FOOTNOTES:
[13] The population, in 1857, was 4971; in 1861, 21,104. It is now nearly 50,000.
CHAPTER XVII.
CONCLUSION OF MAJORCAN LIFE.
Victorian Life English—Arrival of the Home Mail—News of the Franco-German War—The German Settlers in Majorca—The single Frenchman—Majorcan public Teas—The Church—The Ranters—The Teetotallers—The Common School—The Roman Catholics—Common School Fête and Entertainment—The Mechanics' Institute—Funeral of the Town Clerk—Departure from Majorca—The Colony of Victoria.
The reader will observe, from what I have above written, that life in Victoria is very much like life in England. There are the same people, the same callings, the same pleasures and pursuits, and, as some would say, the same follies and vices. There are the same religious bodies, the same political movements, the same social agencies—Teetotal Societies, Mechanics' Institutes, Friendly Societies, and such like. Indeed, Victoria is only another England, with a difference, at the Antipodes. The character, the habits of life, and tone of thought of the people, are essentially English.
You have only to see the interest with which the arrival of every mail from England is watched, to recognise the strength of the tie that continues to unite the people of the colony with those of the Old Country.

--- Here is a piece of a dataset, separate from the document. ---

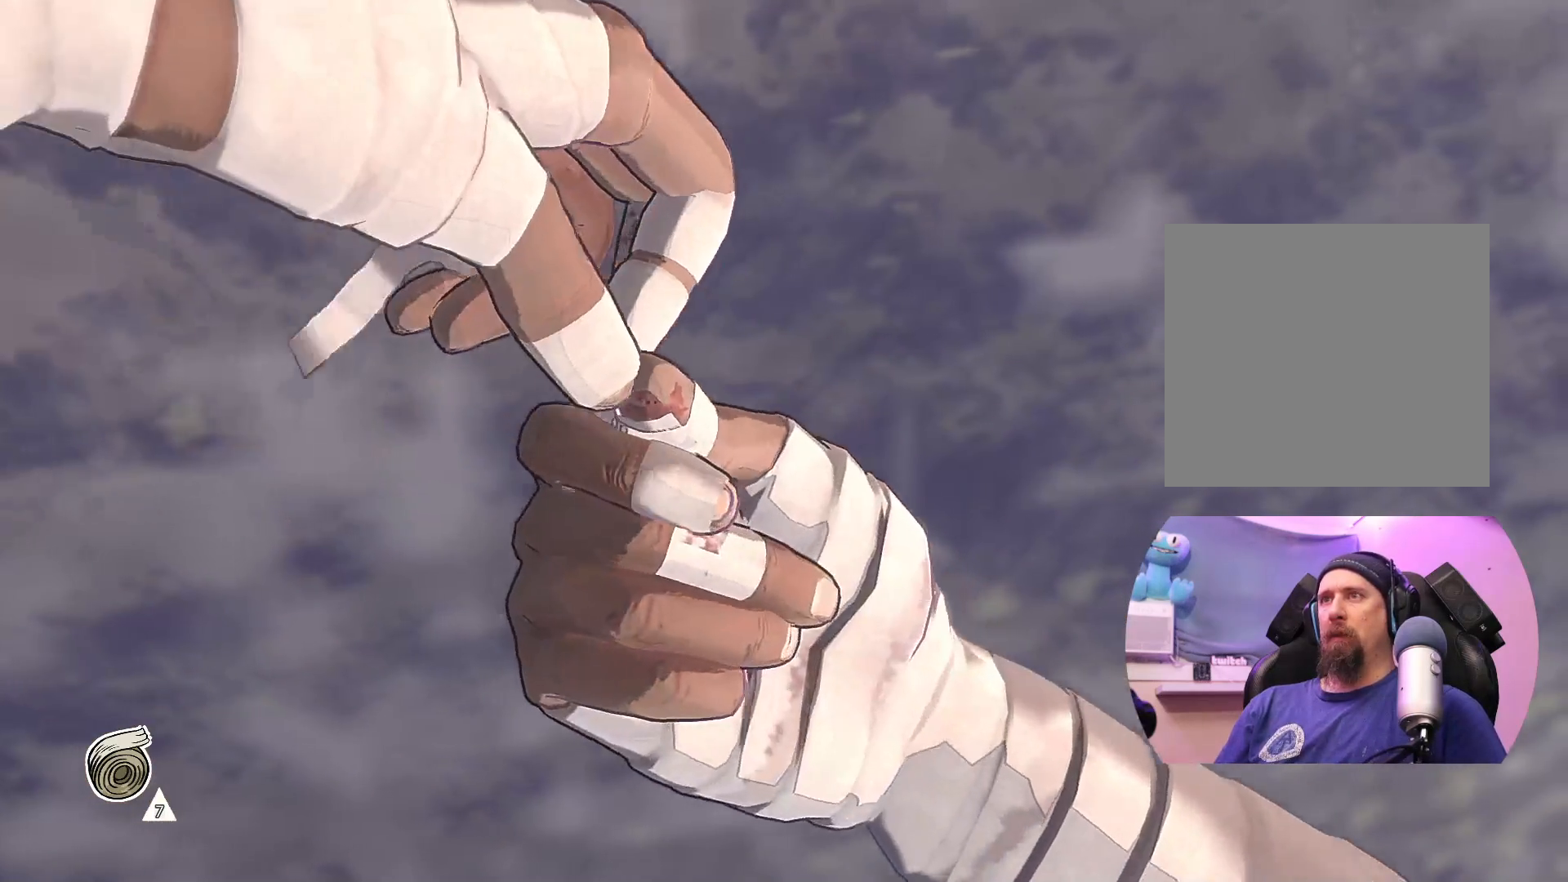
{"buttons": ["A"], "left_stick": "left", "right_stick": "center", "events": [[83, "left_stick", "right"], [267, "left_stick", "down"], [350, "left_stick", "down-left"], [450, "left_stick", "left"]]}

A flag is hoisted over the Melbourne Post Office to announce its coming, and soon the news is flashed by telegraph all over the colony. Every local post-office is eagerly besieged by the expecters of letters and newspapers. Speaking for myself, my most exciting day in the month was that on which my home letters arrived; and I wrote at intervals all through the month against the departure of the outgoing mail.
The excitement throughout the colony became intense when the news arrived from England of the defeat of the French before Metz. The first news came by the 'Point de Galle,' and then, six days later, intelligence was received viâ San Francisco, of the disaster at Sedan. Crowds besieged the office of the local paper at Talbot when the mail was telegraphed; and the doors had to be shut to keep them out until the telegram could be set up in type and struck off. At first the news was not believed, it was so extraordinary and unexpected; but the Germans in the town accepted it at once as true, and began their rejoicings forthwith. The Irish at Talbot were also very much excited, and wished to have a fight, but they did not exactly know with whom.